# HALP! Toy box full of water!



## marusempai (Sep 16, 2007)

I discovered today that one of my aquarium filters has been leaking water directly into my daughter's toybox. Leak is fixed, but this has clearly been going on for quite awhile... it SMELLS! It is mostly stuffed animals too. :flame: :Bawling: :flame: :Bawling: The question is, is there anything I can do to save the stuffed animals with voice boxes? The voice boxes don't have to work, but I liked some of those toys... can I throw them in the wash with the others, or something? Or do I just need to toss them?
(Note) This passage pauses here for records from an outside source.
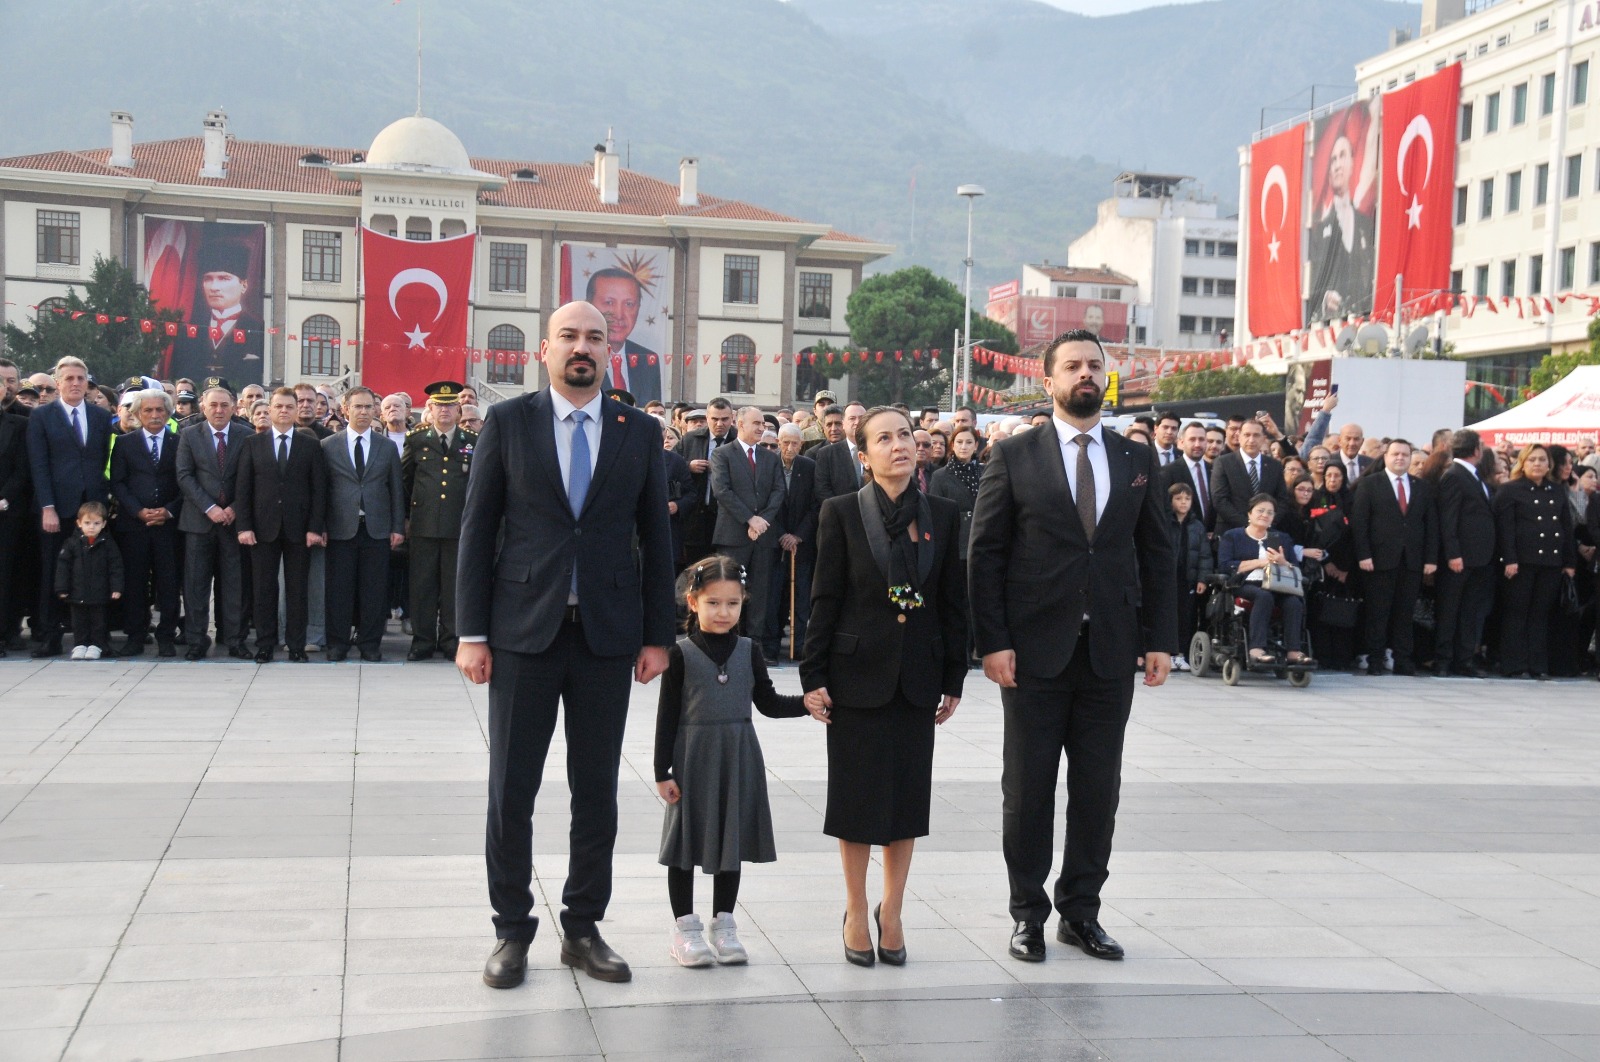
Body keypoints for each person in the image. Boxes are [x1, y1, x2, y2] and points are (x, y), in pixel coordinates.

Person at [457, 300, 675, 989]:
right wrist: (471, 632)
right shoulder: (509, 422)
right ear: (544, 349)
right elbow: (477, 529)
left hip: (607, 636)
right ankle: (510, 929)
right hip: (523, 633)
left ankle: (582, 928)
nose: (583, 348)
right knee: (511, 790)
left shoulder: (639, 431)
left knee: (597, 790)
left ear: (610, 351)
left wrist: (658, 636)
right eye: (570, 337)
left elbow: (657, 537)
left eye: (595, 338)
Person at [968, 329, 1176, 964]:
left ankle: (1081, 912)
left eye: (1095, 365)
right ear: (1049, 380)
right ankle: (1027, 914)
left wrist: (1161, 639)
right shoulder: (1015, 454)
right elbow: (986, 553)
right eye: (1073, 366)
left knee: (1097, 790)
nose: (1086, 374)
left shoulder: (1135, 457)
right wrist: (992, 642)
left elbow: (1157, 552)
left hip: (1110, 651)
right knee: (1028, 789)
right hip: (1033, 653)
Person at [802, 405, 967, 967]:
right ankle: (855, 909)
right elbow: (824, 598)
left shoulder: (942, 514)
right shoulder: (841, 511)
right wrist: (813, 676)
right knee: (855, 802)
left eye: (905, 436)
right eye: (884, 439)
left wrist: (954, 676)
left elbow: (952, 600)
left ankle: (891, 910)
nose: (899, 446)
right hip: (855, 678)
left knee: (906, 802)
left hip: (918, 677)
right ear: (864, 454)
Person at [656, 555, 807, 967]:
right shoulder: (680, 654)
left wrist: (807, 704)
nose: (723, 612)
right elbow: (667, 717)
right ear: (693, 602)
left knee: (731, 839)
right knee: (684, 842)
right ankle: (684, 929)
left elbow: (769, 703)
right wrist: (661, 771)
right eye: (713, 603)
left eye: (732, 603)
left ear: (744, 603)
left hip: (738, 755)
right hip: (693, 758)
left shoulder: (749, 650)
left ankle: (724, 925)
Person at [26, 357, 115, 657]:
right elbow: (39, 465)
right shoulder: (42, 416)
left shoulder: (100, 416)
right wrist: (47, 507)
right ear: (58, 383)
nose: (76, 383)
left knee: (96, 573)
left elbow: (103, 460)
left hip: (93, 510)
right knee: (54, 571)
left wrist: (103, 504)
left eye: (81, 378)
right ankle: (49, 635)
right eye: (69, 378)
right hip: (57, 508)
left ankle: (97, 638)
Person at [234, 389, 327, 663]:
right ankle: (265, 644)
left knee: (297, 590)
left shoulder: (310, 445)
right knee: (264, 589)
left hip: (299, 529)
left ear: (296, 410)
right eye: (279, 406)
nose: (284, 411)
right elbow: (243, 488)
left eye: (289, 406)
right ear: (270, 410)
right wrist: (244, 526)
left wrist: (315, 527)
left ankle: (296, 645)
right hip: (263, 528)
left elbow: (319, 490)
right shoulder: (253, 443)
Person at [321, 387, 404, 663]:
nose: (364, 412)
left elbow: (396, 490)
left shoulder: (386, 446)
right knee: (339, 590)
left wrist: (397, 527)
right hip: (340, 528)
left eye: (369, 407)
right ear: (346, 410)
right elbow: (322, 490)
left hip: (376, 529)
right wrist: (321, 525)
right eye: (358, 406)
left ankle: (370, 644)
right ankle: (338, 643)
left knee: (374, 591)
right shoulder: (328, 445)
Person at [400, 381, 477, 661]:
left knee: (453, 586)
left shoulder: (471, 440)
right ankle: (422, 640)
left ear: (459, 410)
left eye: (450, 406)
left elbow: (477, 484)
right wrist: (406, 518)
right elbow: (404, 481)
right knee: (422, 586)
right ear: (430, 409)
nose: (444, 410)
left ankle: (450, 639)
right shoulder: (417, 439)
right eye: (439, 406)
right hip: (424, 525)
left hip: (458, 526)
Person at [176, 385, 253, 660]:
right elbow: (184, 476)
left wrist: (234, 507)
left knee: (234, 584)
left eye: (224, 405)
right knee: (196, 585)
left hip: (233, 522)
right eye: (213, 405)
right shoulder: (189, 434)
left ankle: (234, 639)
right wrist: (209, 508)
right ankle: (196, 640)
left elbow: (251, 476)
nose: (219, 410)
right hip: (199, 521)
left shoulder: (246, 435)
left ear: (234, 407)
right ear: (203, 407)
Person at [1350, 439, 1437, 676]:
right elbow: (1360, 523)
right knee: (1378, 612)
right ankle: (1376, 659)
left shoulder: (1421, 487)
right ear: (1386, 457)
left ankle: (1403, 660)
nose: (1400, 458)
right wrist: (1364, 554)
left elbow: (1430, 525)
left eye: (1405, 455)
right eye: (1395, 454)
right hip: (1378, 560)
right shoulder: (1370, 484)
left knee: (1405, 613)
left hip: (1411, 560)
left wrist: (1430, 559)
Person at [109, 388, 183, 657]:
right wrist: (138, 511)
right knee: (135, 582)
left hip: (168, 526)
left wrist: (169, 511)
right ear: (138, 414)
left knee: (169, 583)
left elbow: (186, 481)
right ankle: (135, 635)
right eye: (148, 410)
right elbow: (118, 482)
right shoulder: (124, 443)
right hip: (134, 525)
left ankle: (166, 637)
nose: (154, 415)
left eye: (159, 410)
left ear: (168, 413)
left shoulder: (180, 442)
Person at [1494, 444, 1576, 679]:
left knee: (1541, 614)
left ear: (1549, 464)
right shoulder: (1510, 490)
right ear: (1523, 463)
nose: (1537, 464)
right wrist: (1509, 559)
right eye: (1532, 460)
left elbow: (1566, 527)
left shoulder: (1556, 490)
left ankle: (1537, 664)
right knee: (1517, 613)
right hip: (1521, 562)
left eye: (1542, 459)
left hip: (1550, 562)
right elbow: (1505, 529)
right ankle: (1514, 664)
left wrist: (1569, 562)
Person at [710, 406, 785, 649]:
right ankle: (727, 641)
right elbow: (722, 490)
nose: (762, 428)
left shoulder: (771, 457)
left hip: (763, 537)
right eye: (757, 423)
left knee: (760, 592)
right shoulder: (722, 454)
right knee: (730, 589)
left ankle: (754, 645)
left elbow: (779, 491)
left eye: (763, 424)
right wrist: (749, 519)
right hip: (733, 536)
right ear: (740, 424)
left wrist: (762, 521)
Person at [1218, 494, 1313, 664]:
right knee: (1264, 596)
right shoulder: (1233, 536)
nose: (1265, 515)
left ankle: (1293, 650)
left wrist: (1283, 562)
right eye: (1260, 511)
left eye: (1270, 512)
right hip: (1245, 583)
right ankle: (1256, 648)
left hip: (1277, 584)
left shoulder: (1282, 538)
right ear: (1249, 514)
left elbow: (1296, 568)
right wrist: (1260, 563)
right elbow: (1225, 566)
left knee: (1293, 602)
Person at [1434, 430, 1496, 678]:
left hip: (1479, 558)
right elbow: (1448, 519)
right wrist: (1453, 554)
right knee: (1449, 611)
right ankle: (1443, 660)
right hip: (1460, 558)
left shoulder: (1474, 476)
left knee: (1470, 611)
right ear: (1476, 450)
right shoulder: (1454, 476)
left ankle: (1464, 659)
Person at [1305, 127, 1375, 321]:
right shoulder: (1319, 232)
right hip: (1334, 322)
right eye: (1333, 159)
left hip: (1363, 321)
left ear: (1352, 163)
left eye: (1342, 156)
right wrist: (1325, 298)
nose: (1337, 165)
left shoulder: (1366, 225)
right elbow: (1313, 280)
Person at [170, 240, 264, 383]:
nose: (214, 287)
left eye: (224, 278)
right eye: (208, 279)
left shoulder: (258, 329)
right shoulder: (188, 330)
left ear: (244, 285)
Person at [769, 424, 818, 661]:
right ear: (778, 442)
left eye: (795, 443)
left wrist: (798, 535)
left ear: (801, 444)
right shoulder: (769, 464)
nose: (790, 448)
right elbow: (765, 503)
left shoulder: (809, 466)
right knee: (775, 596)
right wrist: (781, 534)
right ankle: (771, 644)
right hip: (774, 542)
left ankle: (798, 646)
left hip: (801, 543)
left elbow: (816, 505)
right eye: (785, 442)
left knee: (801, 596)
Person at [55, 501, 122, 660]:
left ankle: (96, 645)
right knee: (79, 621)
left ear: (104, 524)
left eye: (96, 523)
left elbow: (116, 567)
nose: (91, 527)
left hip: (99, 593)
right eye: (87, 523)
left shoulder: (108, 544)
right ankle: (80, 644)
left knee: (98, 622)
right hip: (77, 592)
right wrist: (62, 588)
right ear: (79, 523)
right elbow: (63, 567)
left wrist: (117, 588)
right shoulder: (71, 543)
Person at [587, 267, 662, 404]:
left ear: (638, 308)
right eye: (609, 302)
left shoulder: (648, 360)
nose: (619, 315)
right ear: (589, 305)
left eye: (629, 304)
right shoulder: (581, 355)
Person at [677, 398, 736, 565]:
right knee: (696, 567)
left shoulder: (739, 441)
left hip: (727, 517)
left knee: (723, 567)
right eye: (715, 419)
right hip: (696, 517)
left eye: (724, 419)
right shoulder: (690, 439)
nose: (719, 424)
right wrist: (688, 466)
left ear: (732, 418)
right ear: (707, 418)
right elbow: (670, 465)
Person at [1211, 419, 1288, 533]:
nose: (1251, 440)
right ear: (1239, 437)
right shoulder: (1223, 462)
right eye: (1247, 435)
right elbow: (1220, 500)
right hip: (1232, 531)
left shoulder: (1275, 465)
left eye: (1256, 435)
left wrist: (1267, 523)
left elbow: (1282, 499)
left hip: (1266, 531)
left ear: (1263, 439)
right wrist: (1249, 525)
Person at [1167, 483, 1212, 671]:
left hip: (1188, 578)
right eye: (1178, 498)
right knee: (1168, 615)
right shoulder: (1165, 522)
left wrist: (1202, 578)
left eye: (1187, 498)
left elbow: (1204, 555)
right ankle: (1167, 653)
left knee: (1186, 617)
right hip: (1168, 577)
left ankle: (1181, 654)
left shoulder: (1197, 526)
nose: (1183, 502)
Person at [929, 425, 982, 564]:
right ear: (952, 445)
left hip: (983, 541)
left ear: (976, 445)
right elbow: (936, 513)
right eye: (959, 442)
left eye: (969, 442)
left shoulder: (985, 472)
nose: (964, 447)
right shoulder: (940, 476)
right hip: (956, 544)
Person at [1162, 421, 1215, 534]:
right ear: (1181, 442)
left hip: (1213, 536)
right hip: (1183, 535)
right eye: (1192, 439)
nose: (1197, 444)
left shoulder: (1215, 469)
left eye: (1201, 439)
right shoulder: (1168, 472)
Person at [812, 401, 867, 502]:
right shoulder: (826, 454)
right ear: (843, 424)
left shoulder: (876, 450)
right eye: (852, 418)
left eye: (861, 418)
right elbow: (822, 490)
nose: (857, 422)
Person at [660, 424, 697, 569]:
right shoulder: (629, 458)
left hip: (669, 531)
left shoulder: (676, 461)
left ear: (664, 433)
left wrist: (677, 506)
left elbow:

I am very nervous about putting something with batteries in the wash... :help: I am washing everything else with baking soda and vinegar, and am hoping that gets the smell out.

On the other hand, thank goodness it only ruined some toys, and not the carpet. :shrug: I am REALLY distracted when I'm pregnant...


----------



## Tilly (Oct 16, 2007)

Remove the batteries, toss in wash . Your on track with the baking soda,vinegar may react to any battery acid, so I would avoid that in the wash. I've washed many things with electronic gizmos in them, and after a few weeks some of them came back to life, the circuts just needed to really dry out. I also line dry all stuffed animals, don't know about putting them in the dryer. 

Tilly


----------



## Marcia in MT (May 11, 2002)

I have also washed stuffed animals, and found the only problem was when they were stuffed with lint -- it took FOREVER to dry!


----------



## manygoatsnmore (Feb 12, 2005)

Put the stuffed animals (with the batteries removed) in pillowcases before you wash them. The pillowcases keep the fur from matting when they are washed. You can even run them through the dryer in the cases. Make sure the pillow case is well knotted or closed with safety pins so the toys stay in. Ordinary laundry detergent is fine. Can't guarantee the electronics will work afterward, but the toys should come out nice and fluffy - may need a little brushing, but shouldn't mat. HTH!


----------



## the mama (Mar 1, 2006)

The dryer will frizzle the fake fur. Pillow cases will protect painted buttons for noses and eyes. Spin them twice and then hang them to dry. Most electronics will work after drying out. I wash donated stuffed animals every year for our church's Christmas give away. Good luck and you may need fabreeze also.


----------



## manygoatsnmore (Feb 12, 2005)

If you keep the heat down in the dryer, the stuffed toys will come through without frizzling. Dry on high and Yup, you can have some damage.


----------